SUPPLIED PASSAGE —

Saturday, October 17, 2020

The Nineteenth Sunday after Trinity

Here is the transcript of my podcast talk for the Nineteenth Sunday after Trinity. I have also posted separately the parable I have written to go with it!

The Nineteenth Sunday after Trinity

Gospel Reading: Matthew 22:15-22

At this moment, in 2020, we are living through tumultuous times. We are all having to change the way we live because of the present pandemic. The pandemic will eventually come to an end and, at the end of it, all our lives will doubtless have been affected. We are, though, also living through other events that too will permanently change our lives, more so than even the pandemic. We are witnessing huge political and social changes both in the west, not least, for example, in America with the presidential election and the BLM movement, and also here in Hong Kong with, for example, the protests and the national security law, which is China’s response to them.

This week’s Gospel reading raises, then, an important question for believers. Our Lord said, ‘Give to the emperor the things that are the emperors, and to God the things that are God’s.’ But what is the emperor’s and what is God’s? And what, more broadly, should be our attitude to the ‘emperors’ of today? How are we to view those who rule and those who aspire to rule in the world?

Our Lord’s saying had a context, and we need to begin by seeing what that context was. In Matthew’s Gospel, the incident described in our Gospel reading took place during what we now refer to as Holy Week, that is, the week leading up to the crucifixion of our Lord. In Matthew chapter 21, St Matthew has described how our Lord, on what we know now as Palm Sunday, rode into Jerusalem on a donkey. This seemingly innocuous act, which we have domesticated and, dare I say, trivialized, was, in fact, a highly inflammatory and political act. It was how the prophet Zechariah said the Messiah, the rightful King of Israel, would enter the holy City when he appeared (Zechariah 9:9).

The significance of Jesus’ action was not, however, lost on the crowd. ‘Hosanna to the Son of David,’ they cry (Matthew 21:9). This cry is an acknowledgement that Jesus is the true heir to the throne of David, the greatest King Israel had ever known. That our Lord chose to make this symbolic act at Passover, which celebrates the people of Israel’s liberation from slavery under a pagan ruler made it all the more pointed and significant.

Our Lord didn’t stop there. He proceeded to the Temple where he ‘cleansed’ it by violently getting rid of those who were desecrating it (Matthew 21:12-17). No wonder that those in positions of power and authority demand to know by what authority he does this (Matthew 21:23). Jesus, however, refuses to tell them; he tells them, instead, three parables.

The first parable (Matthew 21:28-32) is about a man who had two sons whom he wants to do work for him. One son, at first, seems unwilling, but eventually he does what his father wants. The other son claims to be willing, but does not do what his father asks. Jesus says the tax-collectors and prostitutes, those regarded as the worst type of sinners, are like the first son because despite their sin, they have repented and put their faith in him. The religious leaders are like the second son. They might claim to be obedient, but they don’t do what God wants. They are all talk.

The second parable (Matthew 21:33-44) is about a landowner who had a vineyard that he leased to tenants who try to get it for themselves, killing the landowner’s son in the effort. Jesus says that the religious leaders are like those tenants and God will punish them just as the landowner punished the wicked tenants.

PROBLEMS TO SOLVE —
**A.** Answer these questions from the sermon.
(i) Which Gospel passage is given as the reading?
(ii) Which prophet said the Messiah would enter the holy City on a donkey?
(iii) In the first parable, which son does Jesus say the religious leaders are like?
**B.** List every scripture reference in the sermon that gives both a chapter and a verse number.
The records are separate material and are not part of the sermon.

Data excerpts —
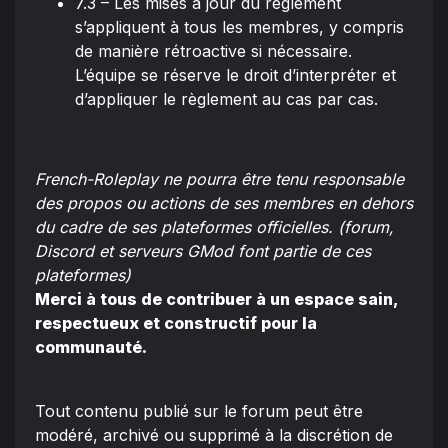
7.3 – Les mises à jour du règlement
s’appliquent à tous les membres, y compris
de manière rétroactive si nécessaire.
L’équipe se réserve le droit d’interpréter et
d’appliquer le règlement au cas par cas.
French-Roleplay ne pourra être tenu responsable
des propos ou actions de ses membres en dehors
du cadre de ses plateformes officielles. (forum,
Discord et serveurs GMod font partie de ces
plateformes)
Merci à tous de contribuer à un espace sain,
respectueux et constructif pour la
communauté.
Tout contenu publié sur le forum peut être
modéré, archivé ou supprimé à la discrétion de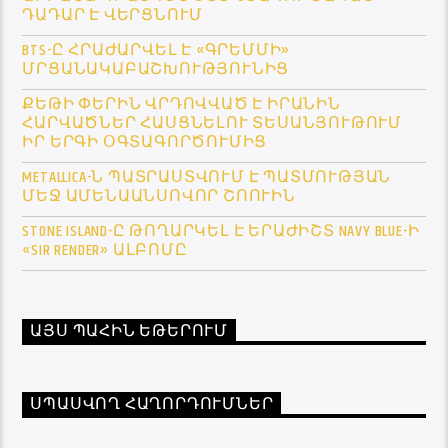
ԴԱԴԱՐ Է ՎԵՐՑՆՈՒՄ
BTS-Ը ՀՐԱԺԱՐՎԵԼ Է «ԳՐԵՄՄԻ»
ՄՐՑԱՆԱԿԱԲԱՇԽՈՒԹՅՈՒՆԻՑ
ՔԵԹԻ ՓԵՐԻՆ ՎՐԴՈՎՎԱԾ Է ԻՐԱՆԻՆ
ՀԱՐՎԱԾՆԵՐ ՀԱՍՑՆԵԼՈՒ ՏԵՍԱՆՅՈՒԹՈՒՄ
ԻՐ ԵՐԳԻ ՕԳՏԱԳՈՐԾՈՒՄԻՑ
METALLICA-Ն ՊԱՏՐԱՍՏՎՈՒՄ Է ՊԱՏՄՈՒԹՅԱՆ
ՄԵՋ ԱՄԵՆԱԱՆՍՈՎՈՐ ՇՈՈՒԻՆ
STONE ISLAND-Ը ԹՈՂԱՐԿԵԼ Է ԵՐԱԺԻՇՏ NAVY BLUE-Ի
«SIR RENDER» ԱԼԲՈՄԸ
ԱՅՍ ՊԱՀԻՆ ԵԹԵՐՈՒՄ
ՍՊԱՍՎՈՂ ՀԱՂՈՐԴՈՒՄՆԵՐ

ANSWER SECTION —
**A.**
(i) Matthew 22:15-22
(ii) Zechariah
(iii) The second son, who claims to be willing but does not do what his father asks.

**B.**
Matthew 22:15-22
Zechariah 9:9
Matthew 21:9
Matthew 21:12-17
Matthew 21:23
Matthew 21:28-32
Matthew 21:33-44